В то же время, однако, влечение как проистекающее из единичности практического чувства и образующее собой лишь первое отрицание ее есть еще нечто особенное. Поэтому человек, поскольку он погружен в свои влечения, еще не свободен.
{§ 474}
Склонности и страсти имеют своим содержанием те же определения, как и практические чувства, и равным образом они, с одной стороны, имеют своей основой разумную природу духа, с другой же, как еще принадлежащие субъективной единичной воле, отягощены случайностью и в качестве особенных кажутся относящимися как к индивидууму, так и друг к другу внешним образом, в силу несвободной необходимости.
* Страсть в своем определении содержит то, что она ограничена особенностью определения воли, в которую погружается вся субъективность индивидуума, — каким бы ни было вообще само содержание упомянутого определения. Из-за этой формальной природы страсть не является ни доброй, ни злой; эта форма выражает лишь то, что субъект весь жизненный интерес своего духа, таланта, характера, наслаждения вложил в единое содержание.
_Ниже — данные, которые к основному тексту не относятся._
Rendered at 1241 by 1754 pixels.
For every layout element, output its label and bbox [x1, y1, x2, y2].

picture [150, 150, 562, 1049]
Без страсти никогда не было и не может быть совершено ничего великого. Только мертвая, а весьма часто лицемерная мораль выступает против формы страсти как таковой.
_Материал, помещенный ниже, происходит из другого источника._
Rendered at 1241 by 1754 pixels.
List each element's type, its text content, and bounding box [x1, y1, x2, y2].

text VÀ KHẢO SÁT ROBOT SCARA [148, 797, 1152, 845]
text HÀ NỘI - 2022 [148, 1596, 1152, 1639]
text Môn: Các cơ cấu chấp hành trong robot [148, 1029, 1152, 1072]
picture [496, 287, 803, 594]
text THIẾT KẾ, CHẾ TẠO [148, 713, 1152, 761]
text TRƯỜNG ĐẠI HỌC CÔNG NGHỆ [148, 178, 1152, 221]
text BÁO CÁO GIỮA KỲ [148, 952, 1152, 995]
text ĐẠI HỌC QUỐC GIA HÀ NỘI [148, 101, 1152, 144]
Но относительно склонностей непосредственно ставится вопрос, какие из них являются добрыми и какие злыми, — а также, до какой степени добрые остаются добрыми, — и, так как по отношению друг к другу они являются особенными и их много, — то, как они, — так как все они, разумеется, находятся в одном субъекте и, как показывает опыт, их всех нельзя удовлетворить, — по меньшей мере должны ограничивать друг друга. С этим множеством влечений и склонностей дело сначала обстоит так же, как и с душевными силами, собранием которых должен быть теоретический дух; собранием, которое увеличивается вместе со множеством влечений. Формальная разумность влечения и склонности заключается лишь в их общей тенденции не оставаться чем-то субъективным, но быть реализованным
{288}
посредством деятельности самого субъекта, которой он снимает свою субъективность. Их подлинная разумность не может обнаружиться в рассмотрении внешней рефлексии, предполагающей самостоятельные определения природы и непосредственные влечения и именно потому лишенной в отношении их единого принципа и конечной цели. Но имманентная рефлексия самого духа состоит в том, чтобы выходить за пределы их особенности, как и за пределы их природной непосредственности, и сообщать их содержанию разумность и объективность, так что влечения и склонности раскрываются как необходимые отношения, как права и обязанности. Это объективирование обнаруживает их содержание, как и их отношение друг к другу, вообще их истину. Так и Платон на вопрос, что такое справедливость в себе и для себя, с истинным пониманием дела, поскольку он всю природу духа рассматривал с точки зрения права духа, считал возможным ответить только в объективной форме справедливости, именно в устройстве государства как нравственной жизни.
Итак, исследование о том, каковы же именно добрые, разумные склонности и каково их взаимное подчинение, превращается в выяснение того, какие отношения порождаются духом, поскольку он развивается как объективный дух, — развитие, в котором содержание самоопределения теряет случайность и произвольный характер. Рассмотрение влечений, склонностей и страстей с точки зрения их истинного содержания представляет собой поэтому учение о правовых, моральных и нравственных обязанностях.
{§ 475}
Субъект есть деятельность удовлетворения влечений, формальной разумности, а именно перевода из субъективности содержания, — которое, поскольку оно субъективно, составляет цель — в объективность, в которой субъект смыкается с самим собой.
Поскольку содержание влечения в смысле дела отличается от этой его деятельности, постольку дело, получившее осуществление, содержит в себе момент субъективной единичности и ее деятельности; это и есть интерес. Ничто не осуществляется поэтому помимо интереса.